### Problem statement
Only these lines, please: the first one of the records through the one containing "pinky dip: (257, 269)", retyped exactly, both ends included and pictures omitted.

Stored data entries:
☆ ☆ ☆ ☆

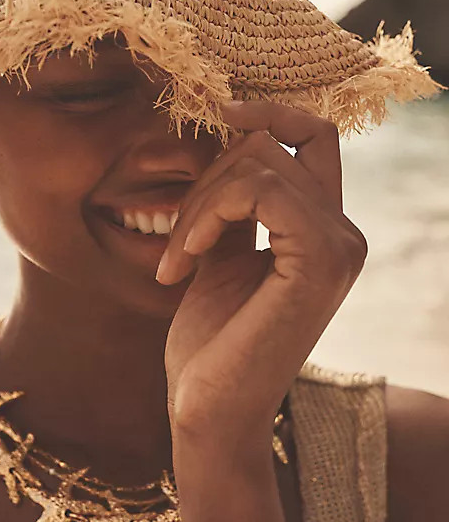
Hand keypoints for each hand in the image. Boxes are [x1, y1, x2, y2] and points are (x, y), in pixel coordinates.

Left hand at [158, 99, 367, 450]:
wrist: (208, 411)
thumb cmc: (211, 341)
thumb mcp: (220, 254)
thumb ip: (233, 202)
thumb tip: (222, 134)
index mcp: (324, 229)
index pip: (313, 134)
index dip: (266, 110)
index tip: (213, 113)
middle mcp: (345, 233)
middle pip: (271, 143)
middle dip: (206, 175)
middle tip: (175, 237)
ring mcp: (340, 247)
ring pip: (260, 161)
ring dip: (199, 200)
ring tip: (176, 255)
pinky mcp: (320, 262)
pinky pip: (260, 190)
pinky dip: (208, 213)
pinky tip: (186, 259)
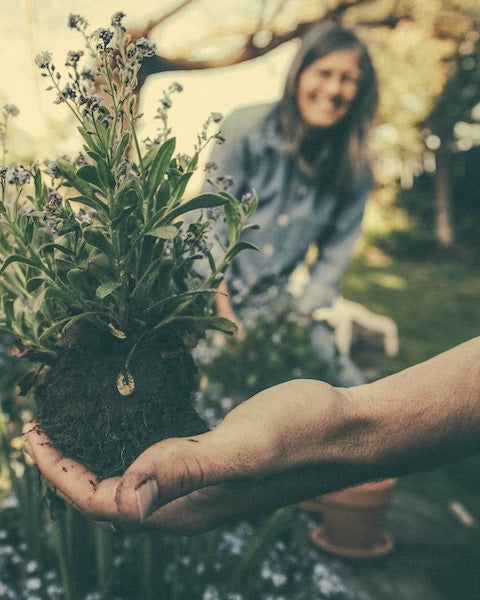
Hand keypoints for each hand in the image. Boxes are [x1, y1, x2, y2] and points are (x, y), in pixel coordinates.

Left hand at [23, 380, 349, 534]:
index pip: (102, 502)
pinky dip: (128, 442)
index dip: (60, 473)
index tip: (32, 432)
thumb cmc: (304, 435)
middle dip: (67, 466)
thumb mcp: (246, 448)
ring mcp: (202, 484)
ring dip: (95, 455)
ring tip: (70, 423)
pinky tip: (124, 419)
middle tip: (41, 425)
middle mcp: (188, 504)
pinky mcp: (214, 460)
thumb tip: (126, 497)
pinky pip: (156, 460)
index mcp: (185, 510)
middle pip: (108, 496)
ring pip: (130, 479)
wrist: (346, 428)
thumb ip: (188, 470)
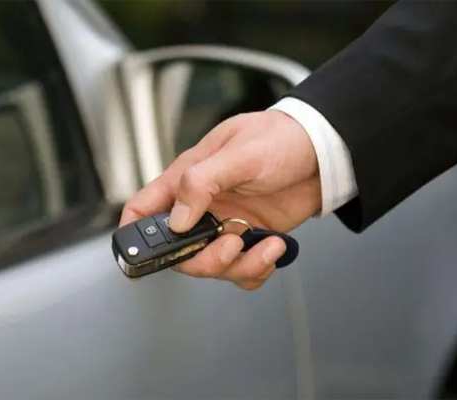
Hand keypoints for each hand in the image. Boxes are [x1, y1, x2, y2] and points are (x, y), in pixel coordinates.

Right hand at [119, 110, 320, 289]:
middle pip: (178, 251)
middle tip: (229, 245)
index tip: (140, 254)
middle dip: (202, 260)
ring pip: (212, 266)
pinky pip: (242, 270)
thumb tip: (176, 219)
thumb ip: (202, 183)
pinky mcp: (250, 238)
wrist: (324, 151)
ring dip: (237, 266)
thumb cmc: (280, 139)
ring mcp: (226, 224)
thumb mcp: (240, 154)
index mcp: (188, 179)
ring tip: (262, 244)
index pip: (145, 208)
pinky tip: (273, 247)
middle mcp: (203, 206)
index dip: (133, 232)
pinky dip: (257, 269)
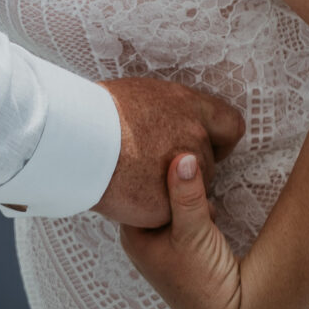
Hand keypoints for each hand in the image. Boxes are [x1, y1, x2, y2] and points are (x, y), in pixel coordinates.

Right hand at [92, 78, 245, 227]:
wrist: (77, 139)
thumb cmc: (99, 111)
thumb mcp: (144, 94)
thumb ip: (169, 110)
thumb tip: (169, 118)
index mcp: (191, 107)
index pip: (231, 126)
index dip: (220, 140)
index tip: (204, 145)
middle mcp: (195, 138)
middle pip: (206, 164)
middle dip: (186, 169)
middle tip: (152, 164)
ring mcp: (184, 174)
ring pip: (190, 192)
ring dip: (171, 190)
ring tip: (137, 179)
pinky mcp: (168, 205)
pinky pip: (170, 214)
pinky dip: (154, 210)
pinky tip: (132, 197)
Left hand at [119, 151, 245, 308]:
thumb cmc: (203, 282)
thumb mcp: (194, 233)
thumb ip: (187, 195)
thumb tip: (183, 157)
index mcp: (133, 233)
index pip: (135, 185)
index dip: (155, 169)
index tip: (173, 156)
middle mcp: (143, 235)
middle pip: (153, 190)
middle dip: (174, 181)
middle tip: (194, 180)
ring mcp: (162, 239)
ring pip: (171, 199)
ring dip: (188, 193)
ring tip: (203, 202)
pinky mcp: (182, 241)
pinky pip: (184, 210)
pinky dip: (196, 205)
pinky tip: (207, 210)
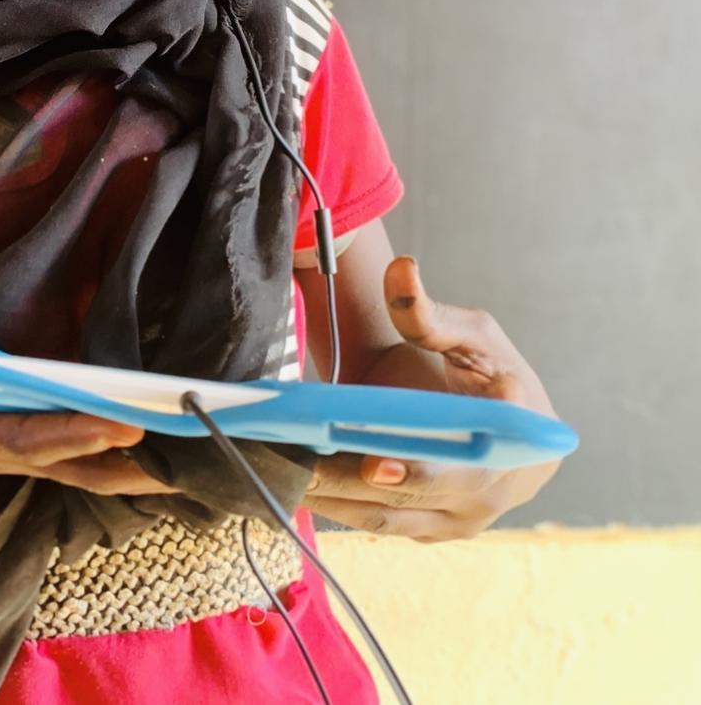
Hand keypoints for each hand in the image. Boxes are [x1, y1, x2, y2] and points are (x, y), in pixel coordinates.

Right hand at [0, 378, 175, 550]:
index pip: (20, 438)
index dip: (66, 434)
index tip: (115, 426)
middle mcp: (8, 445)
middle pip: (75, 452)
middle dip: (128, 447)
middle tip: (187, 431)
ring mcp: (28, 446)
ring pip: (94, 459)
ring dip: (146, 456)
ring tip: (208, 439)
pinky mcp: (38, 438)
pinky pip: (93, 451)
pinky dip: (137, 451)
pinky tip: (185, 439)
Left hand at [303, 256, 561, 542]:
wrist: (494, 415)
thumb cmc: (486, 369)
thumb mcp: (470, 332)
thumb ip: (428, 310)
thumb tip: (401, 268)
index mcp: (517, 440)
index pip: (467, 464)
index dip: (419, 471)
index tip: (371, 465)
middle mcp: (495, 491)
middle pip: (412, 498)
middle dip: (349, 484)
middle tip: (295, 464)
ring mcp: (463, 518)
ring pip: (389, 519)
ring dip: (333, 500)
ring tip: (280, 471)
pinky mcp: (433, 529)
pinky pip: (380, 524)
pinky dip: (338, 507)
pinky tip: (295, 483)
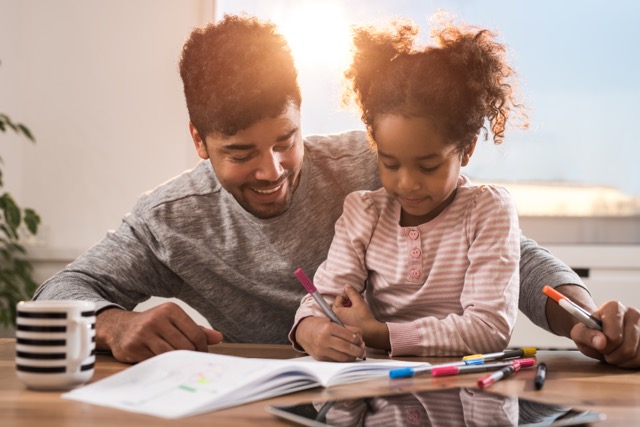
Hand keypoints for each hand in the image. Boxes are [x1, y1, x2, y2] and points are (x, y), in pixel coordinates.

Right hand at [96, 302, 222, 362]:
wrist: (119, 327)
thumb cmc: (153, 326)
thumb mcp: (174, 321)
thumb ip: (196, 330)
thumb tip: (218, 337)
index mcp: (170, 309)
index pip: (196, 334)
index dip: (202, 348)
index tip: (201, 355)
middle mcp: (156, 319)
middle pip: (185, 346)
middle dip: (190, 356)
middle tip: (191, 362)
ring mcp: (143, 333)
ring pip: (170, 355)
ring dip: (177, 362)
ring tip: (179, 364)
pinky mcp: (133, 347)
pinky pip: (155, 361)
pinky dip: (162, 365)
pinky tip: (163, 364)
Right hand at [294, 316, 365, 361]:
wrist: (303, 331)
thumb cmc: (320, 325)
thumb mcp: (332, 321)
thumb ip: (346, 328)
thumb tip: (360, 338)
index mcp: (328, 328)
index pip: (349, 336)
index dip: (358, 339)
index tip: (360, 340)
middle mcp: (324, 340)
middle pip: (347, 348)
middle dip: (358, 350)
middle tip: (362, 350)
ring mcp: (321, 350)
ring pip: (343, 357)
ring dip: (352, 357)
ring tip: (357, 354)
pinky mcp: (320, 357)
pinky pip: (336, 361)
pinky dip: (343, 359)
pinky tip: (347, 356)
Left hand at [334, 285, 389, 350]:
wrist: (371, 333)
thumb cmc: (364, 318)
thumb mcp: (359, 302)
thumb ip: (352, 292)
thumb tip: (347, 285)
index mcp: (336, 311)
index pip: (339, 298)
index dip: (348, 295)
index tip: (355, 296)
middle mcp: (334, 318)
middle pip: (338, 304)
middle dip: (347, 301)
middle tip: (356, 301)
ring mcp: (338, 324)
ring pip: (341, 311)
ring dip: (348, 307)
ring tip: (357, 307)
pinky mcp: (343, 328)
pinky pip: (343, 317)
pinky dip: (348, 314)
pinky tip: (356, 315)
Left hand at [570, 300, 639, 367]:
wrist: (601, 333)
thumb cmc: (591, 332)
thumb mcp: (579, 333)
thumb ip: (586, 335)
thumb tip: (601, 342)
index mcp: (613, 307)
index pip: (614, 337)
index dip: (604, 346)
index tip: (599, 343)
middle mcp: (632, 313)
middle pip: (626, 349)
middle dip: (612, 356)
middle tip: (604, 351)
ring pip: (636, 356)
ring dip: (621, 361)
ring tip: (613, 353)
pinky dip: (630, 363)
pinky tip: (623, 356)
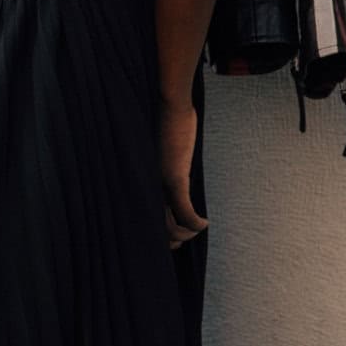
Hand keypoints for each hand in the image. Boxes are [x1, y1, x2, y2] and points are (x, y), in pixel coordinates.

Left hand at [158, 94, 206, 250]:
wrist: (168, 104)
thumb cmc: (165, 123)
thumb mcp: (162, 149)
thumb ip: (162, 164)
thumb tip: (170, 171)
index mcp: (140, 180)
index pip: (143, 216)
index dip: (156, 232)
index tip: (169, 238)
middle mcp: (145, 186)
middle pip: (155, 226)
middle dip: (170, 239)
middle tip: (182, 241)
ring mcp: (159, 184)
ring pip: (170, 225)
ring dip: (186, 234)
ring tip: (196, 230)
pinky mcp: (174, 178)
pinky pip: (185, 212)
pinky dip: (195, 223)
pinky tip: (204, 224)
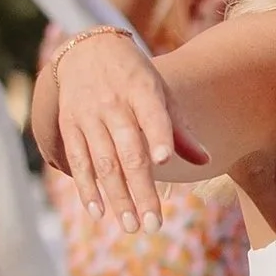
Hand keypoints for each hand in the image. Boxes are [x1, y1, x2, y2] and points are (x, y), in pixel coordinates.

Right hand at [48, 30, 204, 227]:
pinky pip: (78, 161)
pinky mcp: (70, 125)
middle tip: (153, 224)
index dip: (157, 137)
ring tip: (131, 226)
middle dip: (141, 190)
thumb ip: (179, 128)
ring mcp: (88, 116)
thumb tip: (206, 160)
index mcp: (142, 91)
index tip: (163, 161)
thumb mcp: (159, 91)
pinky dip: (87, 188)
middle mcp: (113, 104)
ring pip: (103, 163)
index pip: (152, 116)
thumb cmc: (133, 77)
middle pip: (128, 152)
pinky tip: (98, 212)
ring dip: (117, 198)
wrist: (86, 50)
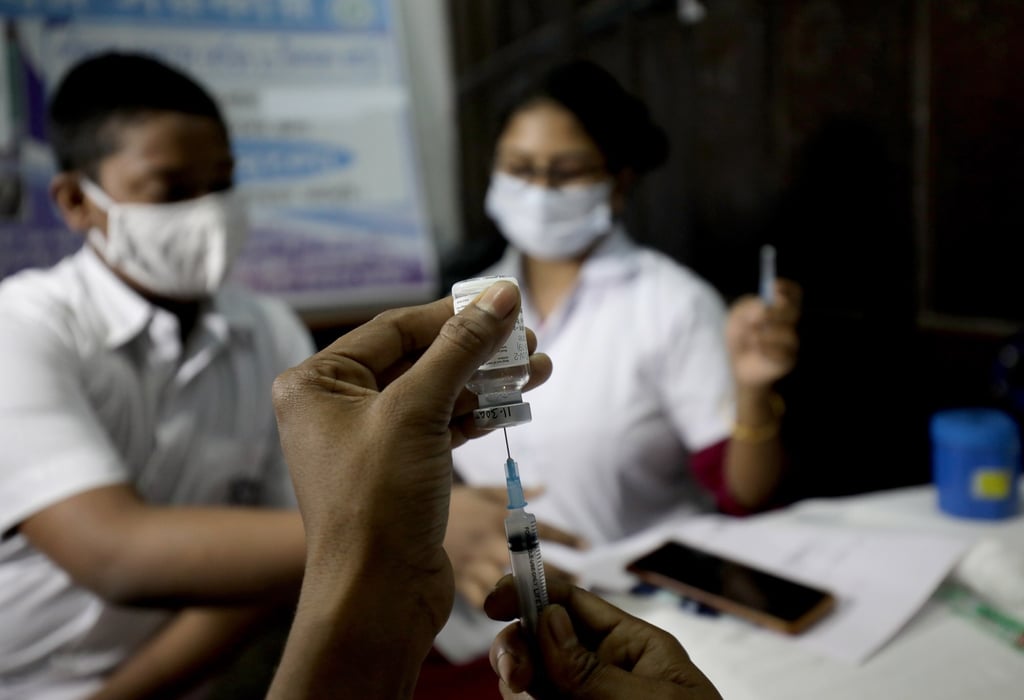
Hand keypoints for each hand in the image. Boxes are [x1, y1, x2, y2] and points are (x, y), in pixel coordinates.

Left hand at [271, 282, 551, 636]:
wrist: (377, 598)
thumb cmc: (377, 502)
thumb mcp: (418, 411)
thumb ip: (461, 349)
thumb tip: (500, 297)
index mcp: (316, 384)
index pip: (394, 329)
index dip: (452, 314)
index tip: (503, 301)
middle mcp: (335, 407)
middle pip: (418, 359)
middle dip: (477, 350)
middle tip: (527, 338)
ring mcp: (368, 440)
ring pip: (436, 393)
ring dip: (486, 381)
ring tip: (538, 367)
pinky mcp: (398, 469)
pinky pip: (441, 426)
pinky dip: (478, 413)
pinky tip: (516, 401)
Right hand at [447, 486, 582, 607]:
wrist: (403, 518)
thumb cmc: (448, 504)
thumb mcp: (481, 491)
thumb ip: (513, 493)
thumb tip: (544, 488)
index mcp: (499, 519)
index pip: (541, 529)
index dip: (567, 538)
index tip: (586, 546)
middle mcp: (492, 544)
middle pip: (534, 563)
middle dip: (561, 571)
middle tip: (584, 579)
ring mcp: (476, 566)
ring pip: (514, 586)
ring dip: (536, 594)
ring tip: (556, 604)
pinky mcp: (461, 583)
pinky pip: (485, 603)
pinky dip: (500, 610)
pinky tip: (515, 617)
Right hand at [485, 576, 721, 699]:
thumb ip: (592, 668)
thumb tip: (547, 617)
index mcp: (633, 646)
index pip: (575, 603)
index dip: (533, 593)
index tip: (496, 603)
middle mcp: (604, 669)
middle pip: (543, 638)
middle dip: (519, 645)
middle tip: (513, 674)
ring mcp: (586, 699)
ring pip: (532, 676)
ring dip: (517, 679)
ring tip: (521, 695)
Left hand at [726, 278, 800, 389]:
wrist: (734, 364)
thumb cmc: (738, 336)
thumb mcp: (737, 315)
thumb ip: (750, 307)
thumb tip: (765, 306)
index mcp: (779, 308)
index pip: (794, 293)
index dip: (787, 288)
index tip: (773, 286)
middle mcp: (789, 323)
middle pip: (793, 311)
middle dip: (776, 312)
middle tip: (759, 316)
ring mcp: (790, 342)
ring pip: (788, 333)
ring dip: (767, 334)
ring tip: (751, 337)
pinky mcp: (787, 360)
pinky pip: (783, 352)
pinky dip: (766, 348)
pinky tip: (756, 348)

☆ ☆ ☆ ☆

### Task result
Hand keypoints for each hand in the image. Boxes are [x1, y1, x2, y2] and points are (x, y), in pixel coordinates.

Left hand at [158, 99, 367, 450]:
wrist: (208, 411)
thumb cmc: (211, 341)
thumb mcp: (220, 254)
thumb ip: (233, 202)
thumb tip: (222, 134)
index mcp: (324, 229)
index pip: (313, 134)
index dip: (266, 110)
index tip: (213, 113)
middle mcp: (345, 233)
middle pip: (271, 143)
middle dip: (206, 175)
middle tip: (175, 237)
ring mcp: (340, 247)
ring pip: (260, 161)
ring dip: (199, 200)
ring tip: (176, 255)
pinky mcp: (320, 262)
pinky pip: (260, 190)
pinky dip: (208, 213)
pinky tip: (186, 259)
Hand keypoints for each hand in the image. Boxes are [x1, y1, x2, y2] and points are (x, y), in pixel coordinates.

Left hand at [23, 380, 349, 534]:
index pip: (102, 502)
pinky dip: (128, 442)
index dip: (60, 473)
index tip: (32, 432)
thumb cmc: (304, 435)
middle dip: (67, 466)
thumb mcp: (246, 448)
ring mcp: (202, 484)
ring dip: (95, 455)
ring tip: (70, 423)
pinky tip: (124, 419)
middle tip: (41, 425)
middle mcp: (188, 504)
pinky mcp: (214, 460)
thumb tip: (126, 497)
pinky pip: (156, 460)
index mcp: (185, 510)
middle pip: (108, 496)
ring pip: (130, 479)
wrist: (346, 428)
thumb ip: (188, 470)
Hand keypoints for each hand in the image. Boxes are [x1, y1, x2, y2] and points are (x, y), in pixel coordinates.

Right hand at [119, 110, 320, 289]:
middle pip: (178, 251)
middle tip: (229, 245)
index tip: (140, 254)
middle dip: (202, 260)
ring pip: (212, 266)
pinky pip: (242, 270)
thumb tip: (176, 219)
thumb ip: (202, 183)
pinky mcp: (250, 238)
wrist: (324, 151)
ring dip: (237, 266)
thumb cmc: (280, 139)
ring mcp: (226, 224)
thumb mcp: (240, 154)
index mcp: (188, 179)
ring tip: (262, 244)
index pip: (145, 208)
pinky tip: (273, 247)
middle mcp: (203, 206)
index dip: (133, 232)
pinky dip: (257, 269)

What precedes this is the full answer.